As of late 2023, Harpswell had graduated more than 230 students. These women have gone on to become leaders of their generation, advancing into such fields as law and medicine, engineering and finance. Most of them remain in Phnom Penh, where their impact and new confidence are more easily felt on a national level than in the provinces. Often these women extend their residence at Harpswell’s alumnae house for new graduates. The strong alumnae association provides a platform to continue the close bonds of support.
In more recent years, Harpswell is taking new steps to expand its footprint beyond Cambodia. Since 2017, the foundation has hosted the Harpswell ASEAN Summit for Women’s Leadership in Penang, Malaysia – a two-week summer intensive for 22 young professional women from Cambodia, Malaysia, Brunei, Indonesia, Laos, Myanmar, the Philippines, Singapore, Thailand and Vietnam, as well as the Himalayan kingdom of Nepal.
“It’s smaller in scale (than in Cambodia), but it potentially has a much bigger impact because it nurtures young women from every country of Southeast Asia,” Alan Lightman said in a Zoom call from his Boston home. “They’re a little bit older, 25 to 30. We give them grants to do social entrepreneurship in their own countries. A number of them have started projects using the critical thinking and leadership that they’ve learned with our programme.”

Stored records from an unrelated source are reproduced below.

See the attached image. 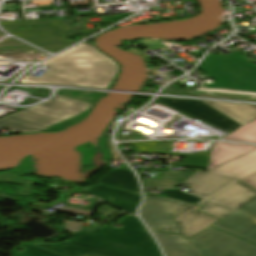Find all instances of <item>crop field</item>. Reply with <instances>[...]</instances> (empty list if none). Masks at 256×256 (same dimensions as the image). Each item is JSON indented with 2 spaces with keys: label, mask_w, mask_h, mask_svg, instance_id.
<instances>
[{
  "label": "crop field",
  "mask_w": 256,
  "mask_h": 256,
  "mask_svg": "<svg viewBox=\"0 0 256 256\" xmlns=\"http://www.w3.org/2000/svg\"><path fill=\"white\" fill-rule=\"evenodd\" d=\"M120 223L124 228L106 225L95 234L70 232L73 238L67 243L34 244L63 256H162L137 216L127 215Z\"/></svg>",
  "instance_id": "1"
},
{
  "label": "crop field",
  "mask_w": 256,
  "mask_h": 256,
  "mask_svg": "<svg viewBox=\"0 0 256 256\" xmlns=\"http://www.w3.org/2000/svg\"><path fill=\"white\" fill-rule=\"evenodd\" d=\"M236 51L229 55H208L197 69L217 82L200 90L256 94V66L240 57Z\"/></svg>",
  "instance_id": "2"
},
{
  "label": "crop field",
  "mask_w": 256,
  "mask_h": 256,
  "mask_svg": "<svg viewBox=\"0 0 256 256\" xmlns=\"http://www.w3.org/2000/svg\"><path fill=\"white\" fill-rule=\"evenodd\" d=\"M89 107L88 103L55 95L50 102L1 119L0 130L5 128L20 133L39 132L61 120L72 118Z\"/></svg>",
  "instance_id": "3"
},
{
  "label": "crop field",
  "mask_w": 256,
  "mask_h": 256,
  "mask_svg": "<svg viewBox=\"0 0 256 256\" xmlns=\"http://www.w3.org/2000/svg\"><path fill=\"white\" fill-rule=\"evenodd\" d=\"M118 72L113 61L53 65L40 79L26 75L23 83H51L107 88Z\"/></svg>",
  "instance_id": "4"
},
{
  "label": "crop field",
  "mask_w": 256,
  "mask_h": 256,
  "mask_svg": "<svg viewBox=\"0 0 256 256\" xmlns=\"http://www.w3.org/2000/svg\"><path fill=\"white\" fill-rule=\"evenodd\" d=\"M254 198L256 189L235 178L197 204L204 207L199 211L221 219Z\"/></svg>",
  "instance_id": "5"
},
{
  "label": "crop field",
  "mask_w": 256,
  "mask_h": 256,
  "mask_svg": "<svg viewBox=\"0 0 256 256\" xmlns=\"http://www.w3.org/2000/svg\"><path fill=\"white\" fill-rule=\"evenodd\" d=\"M189 241L202 256H256V245L211 227Z\"/></svg>",
  "instance_id": "6"
},
{
  "label": "crop field",
  "mask_w": 256,
  "mask_h": 256,
  "mask_svg": "<svg viewBox=\"0 0 256 256\" xmlns=\"http://www.w3.org/2000/svg\"><path fill=\"white\" fill-rule=\"evenodd\" d=\"M146 201L140 209V215L151 230L179 233L173 218L193 204L145 196Z\"/></svg>",
  "instance_id": "7"
},
{
  "label": "crop field",
  "mask_w": 256,
  "mask_h": 256,
  "mask_svg": "<svg viewBox=\"0 0 256 256\" xmlns=\"http://www.w3.org/2000/svg\"><path fill=\"white\" fill-rule=\"evenodd\" d=\"M213 227L256 243V199L231 212Z\"/></svg>",
  "instance_id": "8"
},
{
  "label": "crop field",
  "mask_w": 256,
  "mask_h": 256,
  "mask_svg": "<svg viewBox=\"0 0 256 256\" xmlns=\"http://www.w3.org/2000/svg\"><path fill=\"white\" fill-rule=\"evenodd\" d=\"M80 190L99 197L111 205L133 214H135V209L141 200L139 195L100 184L88 188H80Z\"/></svg>",
  "instance_id": "9"
},
{
  "label": "crop field",
  "mask_w": 256,
  "mask_h": 256,
  "mask_svg": "<svg viewBox=\"0 0 256 256\" xmlns=\"http://www.w3.org/2000/svg\"><path fill=\"white\" fill-rule=\"evenodd\" d=\"M199 208L200 207L194 205L174 218L178 229L187 240L218 220L196 211Z\"/></svg>",
  "instance_id": "10"
},
{
  "label": "crop field",
  "mask_w": 256,
  "mask_h": 256,
  "mask_svg": "<svg viewBox=\"0 0 256 256\" xmlns=\"http://www.w3.org/2000/svg\"><path fill=\"white\" fill-rule=\"evenodd\" d=\"M232 179L216 174L197 172L183 184L191 187L186 193L203 198Z\"/></svg>",
  "instance_id": "11"
},
{
  "label": "crop field",
  "mask_w": 256,
  "mask_h": 256,
  "mask_svg": "<svg viewBox=\"0 0 256 256\" xmlns=\"http://www.w3.org/2000/svg\"><path fill=\"white\" fill-rule=\"evenodd\" d=\"M209 172L242 179L256 172V150L210 170Z\"/></svg>",
  "instance_id": "12"
},
{
  "label": "crop field",
  "mask_w": 256,
  "mask_h": 256,
  "mask_svg": "<svg viewBox=\"0 0 256 256\" xmlns=\"http://www.w3.org/2000/svg\"><path fill=\"white\" fill-rule=\"evenodd\" d=\"M110 60L102 53L98 52L94 47L87 46L86 44L78 45L71 48L50 60L44 62V64L52 65L59 63H71V62H83V61H101Z\"/></svg>",
  "instance_id": "13"
},
{
  "label": "crop field",
  "mask_w": 256,
  "mask_h": 256,
  "mask_svg": "<svg viewBox=\"0 0 256 256\" xmlns=\"http://www.w3.org/2000/svg\"><path fill=\"white\" fill-rule=\"evenodd\" d=\"M254 149H256L255 146L214 142L210 155V164L207 170L213 169L229 160L246 154Z\"/></svg>",
  "instance_id": "14"
},
{
  "label": "crop field",
  "mask_w": 256,
  "mask_h": 256,
  "mask_svg": "<svg viewBox=\"0 0 256 256\" xmlns=\"http://www.w3.org/2000/svg\"><path fill=\"white\" fill-rule=\"evenodd\" d=\"M96 181L140 194L137 179L131 170L110 168Z\"/></svg>",
  "instance_id": "15"
},
{
  "label": "crop field",
  "mask_w": 256,
  "mask_h": 256,
  "mask_svg": "<svg viewBox=\"0 0 256 256\" xmlns=\"http://www.w3.org/2000/svg\"><path fill=\"white\" fill-rule=\"evenodd\" d=\"M166 256H199L193 247L179 235L154 233Z\"/></svg>",
  "instance_id": "16"
},
{
  "label": "crop field",
  "mask_w": 256,
  "mask_h": 256,
  "mask_svg": "<svg viewBox=\"0 0 256 256\" xmlns=\"http://www.w3.org/2000/svg\"><path fill=\"white\" fill-rule=\"evenodd\" d=\"M228 117L237 121L240 124L249 123L252 119L256 118V105L234 104V103H221V102H208L204 101Z\"/></svg>",
  "instance_id": "17"
},
{
  "label": "crop field",
  "mask_w": 256,
  "mask_h": 256,
  "mask_svg": "<svg viewBox=\"0 0 256 256\" xmlns=\"http://www.w3.org/2000/svg\"><path fill=\"white\" fill-rule=\"evenodd\" d=\"M193 117L228 133H231L238 127L242 126L205 103L199 108Z\"/></svg>",
  "instance_id": "18"
},
{
  "label": "crop field",
  "mask_w": 256,
  "mask_h": 256,
  "mask_svg": "<svg viewBox=\"0 0 256 256\" xmlns=\"http://www.w3.org/2000/svg\"><path fill=\"white\" fill-rule=\"evenodd\" d=\"M196 172L162 171L161 180L148 179L143 187H176Z\"/></svg>",
  "instance_id": "19"
},
{
  "label": "crop field",
  "mask_w": 256,
  "mask_h": 256,
  "mask_svg": "<svg viewBox=\"0 0 256 256\" xmlns=\"http://www.w3.org/2000/svg\"><path fill=\"white\" fill-rule=\"evenodd\" d=\"M223 138L224 140L256 142V119Z\"/></svg>",
  "instance_id": "20"
},
{
  "label": "crop field",
  "mask_w": 256,
  "mask_h": 256,
  "mask_svg": "<svg viewBox=\"0 0 256 256\" xmlns=\"http://www.w3.org/2000/svg\"><path fill=\"white\" fill-rule=\"evenodd\" d=\"M19 248H21L23 251L19 252L17 251ZM11 256H60L57 254H54L50 251H47L41 247H38L34 244L30 243H23L11 251Z\"/></svg>",
  "instance_id": "21"
},
{
  "label": "crop field",
  "mask_w": 256,
  "mask_h": 256,
  "mask_svg": "<svg viewBox=\"0 0 256 256\" xmlns=\"http://www.w3.org/2000/svg\"><path fill=\"white\" fill-rule=\"evenodd\" d=\"M159 102L169 107H172L176 110H179L183 113H186L190 116H192L197 111V109L203 104V103H197V102H182V101H167V100H159Z\"/></svg>",
  "instance_id": "22"
},
{
  "label": "crop field",
  "mask_w": 256,
  "mask_h": 256,
  "mask_svg": "<svg viewBox=\"0 0 256 256\" xmlns=\"http://www.w3.org/2000/svg\"><path fill=\"white\" fill-rule=\"evenodd\" d=\"M103 93L94 92H81V91H70V90H59L57 95L93 103L96 101Z\"/></svg>",
  "instance_id": "23"
},
{
  "label": "crop field",
  "mask_w": 256,
  "mask_h": 256,
  "mask_svg": "<svg viewBox=\"0 0 256 256\" xmlns=\"http://www.w3.org/2000/svg\"><path fill=\"white\" fill-rule=\"evenodd\" d=\"M171 167H199L207 168L209 157L186 156L184 163L170 162Z\"/></svg>",
  "instance_id": "24"
},
{
  "label": "crop field",
  "mask_w": 256,
  "mask_h": 256,
  "mask_svg": "<svg viewBox=\"0 0 256 256\" xmlns=\"http://www.w3.org/2000/svg\"><path fill=\"white\" fill-rule=\"evenodd\" d=\"M164 196L181 199V200L193 203V204H195L196 202H198L201 199V198L186 194L184 192L177 191L175 189H164Z\"/></svg>",
  "instance_id": "25"
},
{
  "label": "crop field",
  "mask_w": 256,
  "mask_h": 256,
  "mask_svg": "<svg viewBox=\"0 0 256 256\" xmlns=\"http://www.w3.org/2000/svg\"><path fill=\"white\" fill-rule=\"evenodd\" d=\"M65 222V227H66V231H78L81 228L82 223L80 222H70V221H66Z\"/></svg>",
  "instance_id": "26"
},
{
  "label": "crop field",
  "mask_w": 256,
  "mask_h": 256,
  "mask_svg": "<svg viewBox=\"0 0 256 256\" xmlns=\"http://www.w3.org/2000/svg\"><path fill=\"white\" fill-rule=\"evenodd\" d=\"M98 205L95 208H93L91 212L78 211V210L68 209V208H63L59 212H68V213H74V214H80V215H84V216H89L98 207Z\"/></svg>",
  "instance_id": "27"
},
{
  "label": "crop field",
  "mask_w": 256,
  "mask_h": 256,
  "mask_svg": "<svg viewBox=\"0 0 256 256\" xmlns=\"http://www.w3.org/2000/svg\"><path fill=\"white\" fill-rule=\"evenodd\" d=\"M107 141H108V145H109V148H110V152H111V155H112V159L114 160H121V158L119 157V155L117 154V152L114 150L112 144H111V138L110 136H107Z\"/></svg>",
  "instance_id": "28"
},
{
  "label": "crop field",
  "mask_w": 256,
  "mask_h": 256,
  "mask_svg": "<svg viewBox=\"0 0 256 256\" xmlns=\"http://www.w3.org/2000/svg\"><path fill=\"white\" fill-rule=\"evenodd\" d=\"M244 182L248 183L252 187L256 188V173L243 179Z\"/></svg>",
  "instance_id": "29"
},
{
  "label": "crop field",
  "mask_w": 256,
  "mask_h": 256,
  "mask_svg": "<svg viewBox=\"0 0 256 256\" xmlns=\"http://www.w3.org/2000/svg\"><path fill=\"white\" fill-rule=\"evenodd\" d=\"M160 99H167V98H160ZM167 100H181V99H167ZM182 101H195V100H182ZM197 102H202V101H197Z\"/></svg>",
  "instance_id": "30"
},
{
  "label": "crop field",
  "mask_w": 256,
  "mask_h": 256,
  "mask_svg": "<svg viewBox=\"0 0 256 256\" xmlns=\"http://www.w3.org/2000/svg\"><path fill=\"white\" fill-rule=\"evenodd\" d=\"M83 256H95V255H91V254H85V255H83Z\"/></svg>",
  "instance_id": "31"
}]
</instances>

‘Helping the entire country’
One of the founder’s most profound memories from his 2003 visit to Cambodia was a visit to a village in Kampong Chhnang. “The people there believed in the power of education, even though they had nothing,” Lightman recalled. “They came up to me, the women holding their babies, and said, ‘Would you build us a school?’”
“Knowing the story of the genocide in Cambodia, and the fact that these people were subsistence farmers and had nothing but the clothes on their backs, I was terribly impressed. I came back to the US and raised the money to build a school in that village.”
Another life-changing encounter came with lawyer Veasna Chea. “She told me that when she went to law school in the 1990s, there was no lodging for female students, so she had to live underneath the building for four years.”
“That really inspired me,” said Lightman. “She and I came up with the idea to build a dormitory for women attending university. It was the only dormitory in the country for female students.”
Being able to attract Cambodia’s brightest young women “was a valuable resource, like finding oil in your backyard,” Lightman said.
“And I thought, I can do more than just give them free room and board. I can give them a programme in critical thinking and leadership skills, and thereby get a big leverage effect because each one of them can go out and do good things in the country. Then I’m helping not only these 36 young women, I’m helping the entire country.”
Lightman is now the writer and host of a three-part mini-series on the Public Broadcasting System (PBS) titled “Searching: Our Quest for Meaning in the Age of Science.” He described it as a cutting-edge contemplation “of the philosophical, theological and moral issues that are raised by modern science.”